In my experience just the opposite. I’ve got a 1.5hp single speed, single phase synchronous pool pump and its power factor is very sensitive to mechanical load. When the pump is nicely loaded and everything is running as planned, it sits at about 0.98. When the pump is very lightly loaded (like sucking air) it drops down to about 0.5.

You might even be able to use the measured power factor to tune your VFD to ensure the pump is operating at optimal loading.

Here are two plots of my pump’s Current signal under various load conditions:

Normal ops, PF around 0.98

Great idea. I’ll try this the next time I’m on site.

Interesting, I am very clearly wrong in my assumptions. Not sure where I got the idea that motors were predictably around 0.8 when operating. Thank you for the graphs too! Definitely cleared that up.

I also just realised I accidentally linked the wrong datasheet above. This is the datasheet for the RSI. The other link was to some pumps I was just looking at (though I should have picked up on the power factors when looking!).

What do you mean by this? Do you mean that from the power factor, I could determine what loading/efficiency the motor is operating at, and then adjust the power being delivered to the pump to try and bring it back to a more efficient operating point? Sounds like an excellent idea, though I’m not sure our VFD can be programmed like that… My understanding is that the RSI has an MPPT to get the maximum power out of the panels, and then a VFD to enable the motor to run at that maximum power (which will likely be less than what the motor is rated for).

Yep, that.
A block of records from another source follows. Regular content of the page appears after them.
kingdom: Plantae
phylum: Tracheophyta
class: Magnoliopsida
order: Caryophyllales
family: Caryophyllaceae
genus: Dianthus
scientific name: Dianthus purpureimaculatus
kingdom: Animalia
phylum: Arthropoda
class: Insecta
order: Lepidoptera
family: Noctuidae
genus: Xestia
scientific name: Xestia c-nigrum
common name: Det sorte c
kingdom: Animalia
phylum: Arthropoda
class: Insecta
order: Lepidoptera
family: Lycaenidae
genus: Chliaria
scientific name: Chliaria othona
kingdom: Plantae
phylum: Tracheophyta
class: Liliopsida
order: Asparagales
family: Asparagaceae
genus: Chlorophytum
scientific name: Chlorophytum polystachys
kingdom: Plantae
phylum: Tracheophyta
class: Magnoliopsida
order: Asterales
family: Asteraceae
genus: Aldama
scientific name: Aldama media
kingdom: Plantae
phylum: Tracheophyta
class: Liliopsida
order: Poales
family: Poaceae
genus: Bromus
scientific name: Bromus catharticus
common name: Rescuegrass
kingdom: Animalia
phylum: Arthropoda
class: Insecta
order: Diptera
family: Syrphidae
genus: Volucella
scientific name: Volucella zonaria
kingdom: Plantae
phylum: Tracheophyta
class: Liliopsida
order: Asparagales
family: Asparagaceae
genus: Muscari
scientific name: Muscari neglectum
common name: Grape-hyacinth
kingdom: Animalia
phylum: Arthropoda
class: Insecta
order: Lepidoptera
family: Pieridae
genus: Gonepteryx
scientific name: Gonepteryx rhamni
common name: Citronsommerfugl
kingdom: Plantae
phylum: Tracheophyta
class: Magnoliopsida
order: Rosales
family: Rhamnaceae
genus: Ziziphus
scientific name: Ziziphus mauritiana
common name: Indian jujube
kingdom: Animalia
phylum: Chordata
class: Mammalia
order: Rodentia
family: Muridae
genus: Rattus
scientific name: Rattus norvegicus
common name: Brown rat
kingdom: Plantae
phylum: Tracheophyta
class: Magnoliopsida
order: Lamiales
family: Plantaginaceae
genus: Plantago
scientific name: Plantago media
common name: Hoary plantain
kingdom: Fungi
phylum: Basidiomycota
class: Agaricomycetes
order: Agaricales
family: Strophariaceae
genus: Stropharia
They even mention that in the original datasheet:

The operation of this water pump with variable duty
points may be more efficient and economic when
controlled, for example, by the use of a
variable-speed drive that matches the pump duty to
the system.

If there are no batteries involved, and the panels are dedicated to running just this pump, then efficiency probably doesn’t matter much (apart from initial sizing considerations). Once installed and running, you might as well throw all the power you can at it, since it’s free.